Vilsack to reconsider Sherrod firing

VILSACK TO RECONSIDER SHERROD FIRING…. The full video of Shirley Sherrod’s remarks to the NAACP in March has been posted, and there is no longer any doubt that she’s been treated unfairly. Indeed, far from being offensive, the video is actually quite endearing — we hear from a Southern, African-American woman overcoming division and racial acrimony to do the right thing, learning a valuable lesson about helping families in need.

Fox News pointed to the truncated video as “Exhibit A” of “what racism looks like.” That’s backwards — it’s a heart-warming example of someone rising above racism. Her remarks weren’t offensive; the right-wing scheme to destroy her is.

Andrew Breitbart’s initial claim that the video is “evidence of racism” is the exact opposite of reality. The only way to smear Sherrod is to remove every shred of relevant context, which is exactly what the right-wing Big Government website did. Two days after the edited, misleading clip was pushed onto the national scene, with the intention of destroying Sherrod’s credibility, the video has backfired — destroying the credibility of those who went on the attack.

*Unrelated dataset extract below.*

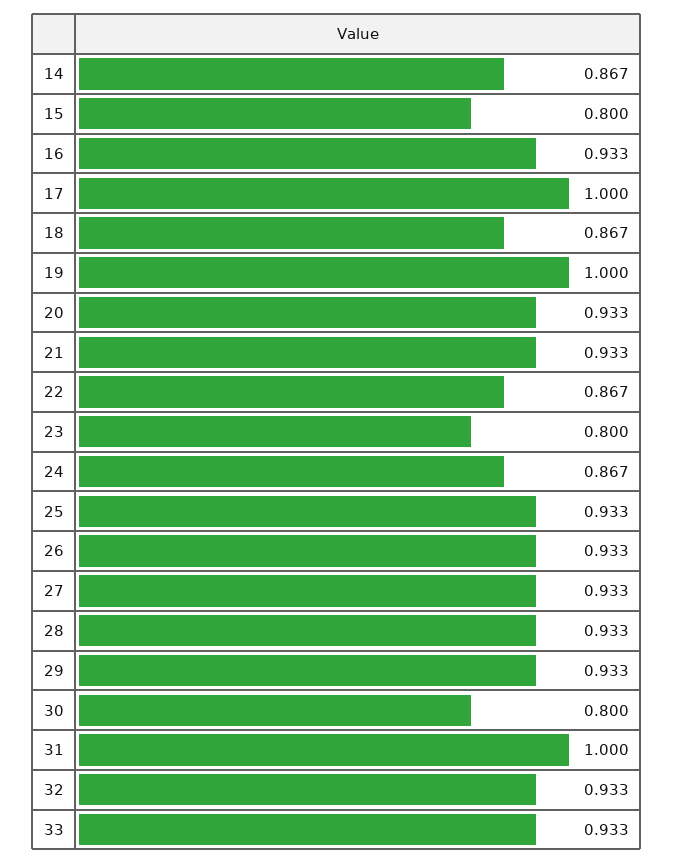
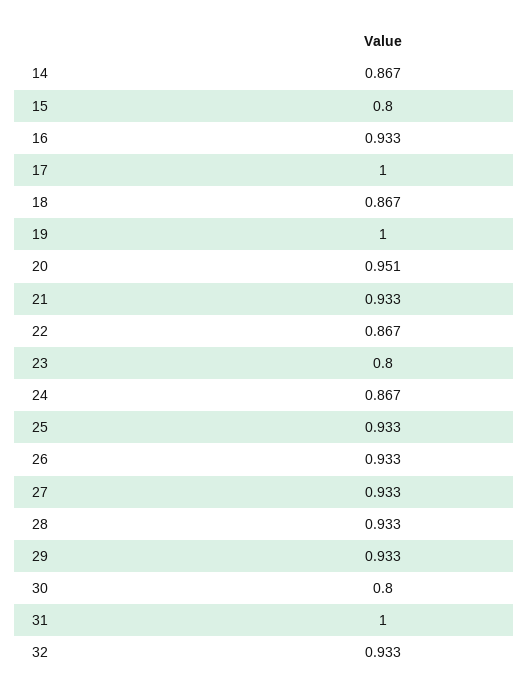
20: 0.933 -> 0.951
33: 0.933 -> none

The NAACP, which initially endorsed Sherrod’s forced resignation on Monday, has since changed its mind. Late yesterday, NAACP President and CEO Benjamin Jealous conceded in a statement that his organization was “snookered by Fox News and Tea Party Activist Andrew Breitbart.”

It’s time for Agriculture Secretary Tom Vilsack to acknowledge he made the same mistake. As of this morning, he’s at least willing to do what he should have done Monday — take a closer look at the facts.

Agriculture Secretary Tom Vilsack said Wednesday he will reconsider the department’s decision to oust a black employee over racially tinged remarks after learning more about what she said.

Vilsack issued a short statement early Wednesday morning…. “I am of course willing and will conduct a thorough review and consider additional facts to ensure to the American people we are providing services in a fair and equitable manner,” Vilsack said.

Look, there’s an obvious path for the secretary to follow here. Vilsack made a mistake when he fell for a right-wing con. It happens. The Agriculture Department has an unfortunate history when it comes to race and discrimination, and in his drive to improve the agency, Vilsack overreacted, not realizing just how deceptive conservative smear campaigns can be.

It’s a forgivable offense — if the secretary puts things right quickly, acknowledges his error, and begs Sherrod to come back to work.